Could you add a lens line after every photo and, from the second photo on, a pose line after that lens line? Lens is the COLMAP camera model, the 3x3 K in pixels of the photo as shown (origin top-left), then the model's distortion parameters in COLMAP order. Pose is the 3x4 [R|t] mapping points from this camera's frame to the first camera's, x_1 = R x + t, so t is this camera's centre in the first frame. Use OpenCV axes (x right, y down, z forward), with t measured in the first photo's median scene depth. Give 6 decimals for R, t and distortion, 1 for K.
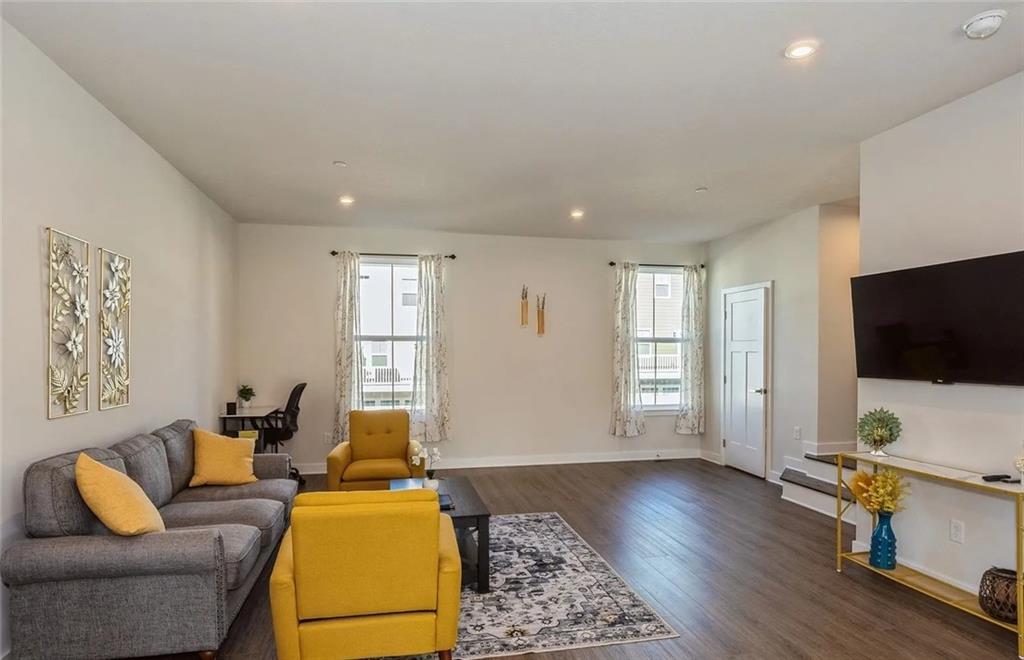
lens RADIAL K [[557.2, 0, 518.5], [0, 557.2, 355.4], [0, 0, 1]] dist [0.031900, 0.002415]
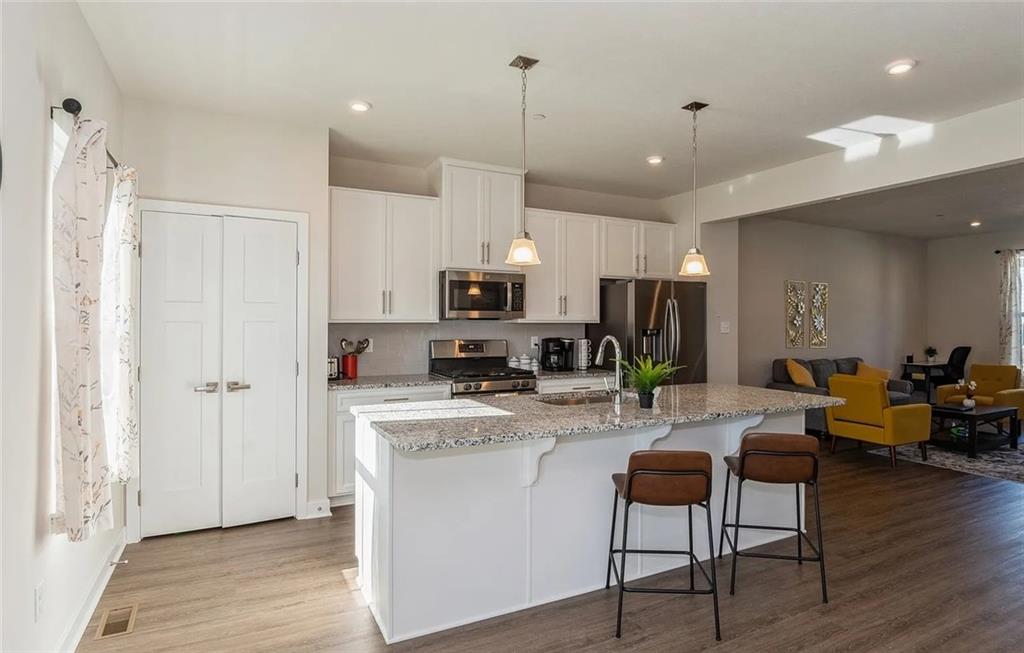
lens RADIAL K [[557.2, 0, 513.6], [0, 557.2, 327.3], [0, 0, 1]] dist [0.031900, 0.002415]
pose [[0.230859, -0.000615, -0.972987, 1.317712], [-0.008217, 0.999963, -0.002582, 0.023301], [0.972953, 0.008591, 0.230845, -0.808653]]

•••

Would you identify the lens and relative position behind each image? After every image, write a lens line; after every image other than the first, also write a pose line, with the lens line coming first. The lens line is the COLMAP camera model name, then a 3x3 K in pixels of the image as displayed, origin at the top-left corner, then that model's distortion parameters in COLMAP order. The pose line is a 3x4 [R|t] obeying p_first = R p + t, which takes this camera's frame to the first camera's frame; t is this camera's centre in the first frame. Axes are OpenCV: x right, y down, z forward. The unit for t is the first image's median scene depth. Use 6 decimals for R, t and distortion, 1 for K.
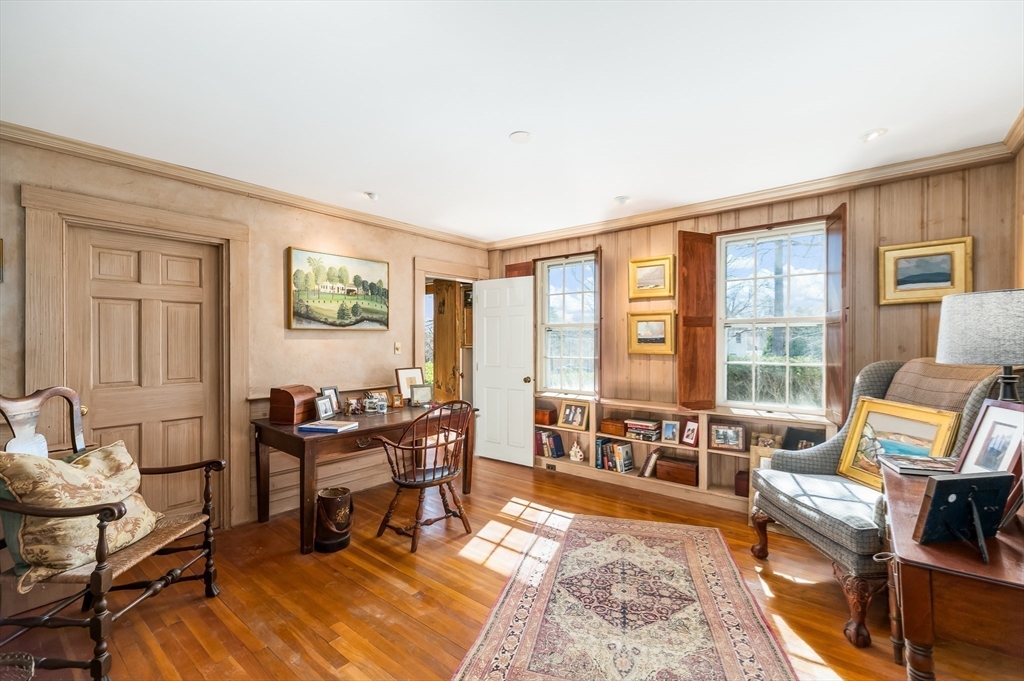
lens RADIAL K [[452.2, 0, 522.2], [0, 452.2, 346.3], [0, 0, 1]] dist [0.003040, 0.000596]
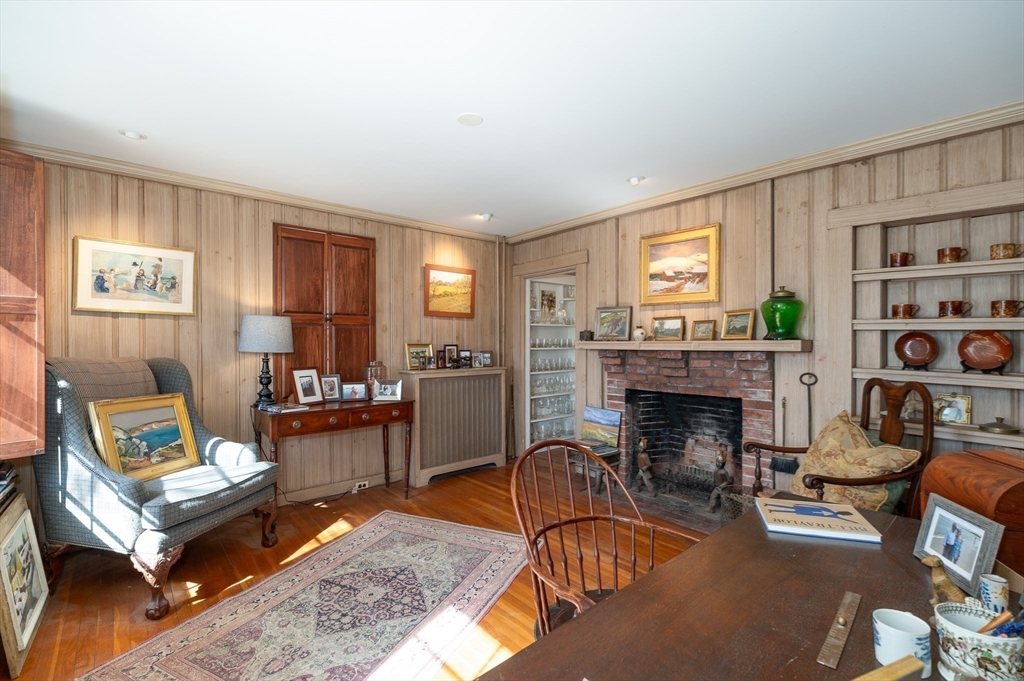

•••

» **PROBLEM TO SOLVE**: Rewrite the lines from the one with "Could you add" to the one with "355.4], [0, 0, 1]] dist [0.031900, 0.002415]", replacing "photo" with "image" and keeping everything else the same. Leave the pictures out of your answer.

» **RESULT OF THIS TASK**:
Could you add a lens line after every image and, from the second image on, a pose line after that lens line? Lens is the COLMAP camera model, the 3x3 K in pixels of the image as shown (origin top-left), then the model's distortion parameters in COLMAP order. Pose is the 3x4 [R|t] mapping points from this camera's frame to the first camera's, x_1 = R x + t, so t is this camera's centre in the first frame. Use OpenCV axes (x right, y down, z forward), with t measured in the first image's median scene depth. Give 6 decimals for R, t and distortion, 1 for K.
lens RADIAL K [[557.2, 0, 518.5], [0, 557.2, 355.4], [0, 0, 1]] dist [0.031900, 0.002415]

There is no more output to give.